▶ _Work to complete_
Each entry has to be printed again exactly.

▶ _Data excerpts_
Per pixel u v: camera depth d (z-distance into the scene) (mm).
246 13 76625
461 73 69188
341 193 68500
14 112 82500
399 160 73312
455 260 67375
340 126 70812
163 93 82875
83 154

▶ _Written solution_
Per pixel u v: camera depth d (z-distance into the scene) (mm).
246 13 76625
461 73 69188
341 193 68500
14 112 82500
399 160 73312
455 260 67375
340 126 70812
163 93 82875
83 154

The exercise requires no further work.